I try so hard to live by the theory of “enjoy every day”. I don’t want to live for weekends. I don’t want to wish that the next 32 days were just over, because within those 32 days are my three year anniversary to an amazing guy, four Dance Moms days with my best friends, and probably a few pool days and park days and dragging my cat on a leash to keep him from getting pudgy days. There will be smiles, and laughter, and sitting on the kitchen floor with a glass of cheap wine talking about life with my best friend, feeling simultaneously excited and terrified, and kitten cuddles, and dressing up and feeling like a princess, and dressing like a blind hobo on laundry day and feeling so comfortable.
Maybe there isn’t an encouraging message to this article. Maybe we do waste a lot of our lives wishing it were the weekend or summer or eight months from now. We all know that in theory taking time to stop and smell the roses is important. We all know that life is short and that we should live life to the fullest. But sometimes we get so caught up in what we have to do that we don’t realize that we are living life to the fullest we can manage…

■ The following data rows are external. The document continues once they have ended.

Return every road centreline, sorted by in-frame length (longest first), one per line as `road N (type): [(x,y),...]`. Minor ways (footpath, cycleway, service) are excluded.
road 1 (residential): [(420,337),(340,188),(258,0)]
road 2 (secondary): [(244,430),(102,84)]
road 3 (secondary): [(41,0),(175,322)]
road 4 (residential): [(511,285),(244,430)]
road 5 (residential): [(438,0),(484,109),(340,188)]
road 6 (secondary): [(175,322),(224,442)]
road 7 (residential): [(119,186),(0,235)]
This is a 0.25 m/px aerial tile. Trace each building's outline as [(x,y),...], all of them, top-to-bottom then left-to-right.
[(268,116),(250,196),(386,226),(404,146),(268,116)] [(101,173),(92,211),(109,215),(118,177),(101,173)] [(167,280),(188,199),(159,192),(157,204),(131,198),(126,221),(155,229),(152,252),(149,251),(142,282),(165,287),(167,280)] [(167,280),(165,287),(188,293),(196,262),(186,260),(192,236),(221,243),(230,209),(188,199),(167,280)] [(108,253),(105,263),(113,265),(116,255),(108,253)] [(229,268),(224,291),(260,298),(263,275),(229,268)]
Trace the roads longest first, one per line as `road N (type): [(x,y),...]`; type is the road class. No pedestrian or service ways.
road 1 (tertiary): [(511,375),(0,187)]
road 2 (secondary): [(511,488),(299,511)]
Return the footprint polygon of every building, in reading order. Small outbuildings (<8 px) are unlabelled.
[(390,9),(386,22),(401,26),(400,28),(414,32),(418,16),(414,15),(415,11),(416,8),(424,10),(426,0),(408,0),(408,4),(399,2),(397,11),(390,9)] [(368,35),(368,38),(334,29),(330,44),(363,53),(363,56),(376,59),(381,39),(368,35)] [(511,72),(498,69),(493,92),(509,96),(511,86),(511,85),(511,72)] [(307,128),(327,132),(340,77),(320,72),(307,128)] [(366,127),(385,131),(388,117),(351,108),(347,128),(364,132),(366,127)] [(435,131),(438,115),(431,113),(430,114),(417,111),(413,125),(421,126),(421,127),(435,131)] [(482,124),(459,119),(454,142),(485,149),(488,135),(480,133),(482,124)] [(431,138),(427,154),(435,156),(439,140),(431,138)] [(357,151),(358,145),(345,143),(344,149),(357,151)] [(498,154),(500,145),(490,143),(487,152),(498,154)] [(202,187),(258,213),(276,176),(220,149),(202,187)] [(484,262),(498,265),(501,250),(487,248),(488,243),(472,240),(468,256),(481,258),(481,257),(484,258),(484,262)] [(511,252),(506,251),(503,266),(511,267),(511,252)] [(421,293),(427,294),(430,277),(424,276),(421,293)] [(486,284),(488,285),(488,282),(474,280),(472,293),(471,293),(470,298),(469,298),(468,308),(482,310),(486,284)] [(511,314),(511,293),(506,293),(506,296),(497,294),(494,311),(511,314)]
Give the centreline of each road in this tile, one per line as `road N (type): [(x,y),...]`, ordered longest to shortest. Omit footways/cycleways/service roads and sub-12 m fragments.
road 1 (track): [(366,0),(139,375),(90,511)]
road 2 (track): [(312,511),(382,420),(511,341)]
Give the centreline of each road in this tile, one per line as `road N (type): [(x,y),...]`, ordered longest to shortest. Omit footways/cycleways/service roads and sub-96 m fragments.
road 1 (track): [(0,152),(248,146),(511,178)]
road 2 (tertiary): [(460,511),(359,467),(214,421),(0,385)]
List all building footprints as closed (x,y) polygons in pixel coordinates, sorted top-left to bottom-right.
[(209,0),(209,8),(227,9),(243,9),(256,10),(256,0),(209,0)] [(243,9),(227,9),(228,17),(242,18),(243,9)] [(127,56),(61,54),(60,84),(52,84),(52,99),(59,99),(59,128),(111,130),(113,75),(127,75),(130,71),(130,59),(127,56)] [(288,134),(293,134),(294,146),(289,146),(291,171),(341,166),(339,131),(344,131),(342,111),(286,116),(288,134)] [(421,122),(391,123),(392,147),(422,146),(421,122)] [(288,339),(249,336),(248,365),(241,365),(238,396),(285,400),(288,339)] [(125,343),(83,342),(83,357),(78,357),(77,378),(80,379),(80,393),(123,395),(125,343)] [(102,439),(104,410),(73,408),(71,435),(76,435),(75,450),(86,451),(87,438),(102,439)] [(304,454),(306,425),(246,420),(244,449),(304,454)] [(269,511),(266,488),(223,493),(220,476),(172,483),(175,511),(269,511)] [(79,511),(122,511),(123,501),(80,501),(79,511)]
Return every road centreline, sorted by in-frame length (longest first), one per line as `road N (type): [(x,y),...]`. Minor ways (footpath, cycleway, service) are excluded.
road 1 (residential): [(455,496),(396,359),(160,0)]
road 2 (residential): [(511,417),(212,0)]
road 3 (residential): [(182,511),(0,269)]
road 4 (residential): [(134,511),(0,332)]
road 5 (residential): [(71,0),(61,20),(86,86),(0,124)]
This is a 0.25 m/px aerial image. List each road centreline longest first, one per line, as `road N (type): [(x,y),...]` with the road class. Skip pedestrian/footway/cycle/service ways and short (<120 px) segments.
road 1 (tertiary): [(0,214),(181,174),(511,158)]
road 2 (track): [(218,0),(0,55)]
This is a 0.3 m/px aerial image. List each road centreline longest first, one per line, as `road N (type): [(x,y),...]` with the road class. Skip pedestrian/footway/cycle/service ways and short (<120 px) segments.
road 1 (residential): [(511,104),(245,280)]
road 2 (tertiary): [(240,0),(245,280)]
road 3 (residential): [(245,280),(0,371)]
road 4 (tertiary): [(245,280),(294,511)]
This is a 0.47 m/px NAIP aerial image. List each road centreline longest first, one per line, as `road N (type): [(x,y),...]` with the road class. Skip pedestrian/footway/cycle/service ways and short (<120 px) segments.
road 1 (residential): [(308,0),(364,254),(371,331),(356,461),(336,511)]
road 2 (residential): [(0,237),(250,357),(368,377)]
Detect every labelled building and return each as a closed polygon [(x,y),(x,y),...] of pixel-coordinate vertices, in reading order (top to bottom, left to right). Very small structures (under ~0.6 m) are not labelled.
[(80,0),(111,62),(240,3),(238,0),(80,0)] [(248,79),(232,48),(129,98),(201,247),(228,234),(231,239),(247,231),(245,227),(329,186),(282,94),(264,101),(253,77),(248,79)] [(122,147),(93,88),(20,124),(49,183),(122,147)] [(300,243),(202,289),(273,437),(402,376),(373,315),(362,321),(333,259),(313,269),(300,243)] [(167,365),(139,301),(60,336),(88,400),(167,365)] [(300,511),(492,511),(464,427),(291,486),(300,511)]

My definition of living life to the fullest would be living on the beach with a pit bull and running on the sand with her in tow. It would be making yummy dinners every night in my well-decorated apartment. It would be having a job I love.
But I can’t do that right now. Right now, I absolutely have to go to college, and finish college. I can’t get around that. So maybe my “fullest” right now is having good friends that make me laugh until I cry, and bringing my laptop to my bathroom and taking bubble baths while browsing buzzfeed, and ordering the blueberry muffin I want instead of the grapes that wouldn’t hold me over (but are classically seen as better for you).
I’m doing the best I can right now. I’m not in the position to hike mountains or explore the world or look like a fashion model. I’m in the position to survive the next eight months so I can eventually do all those things.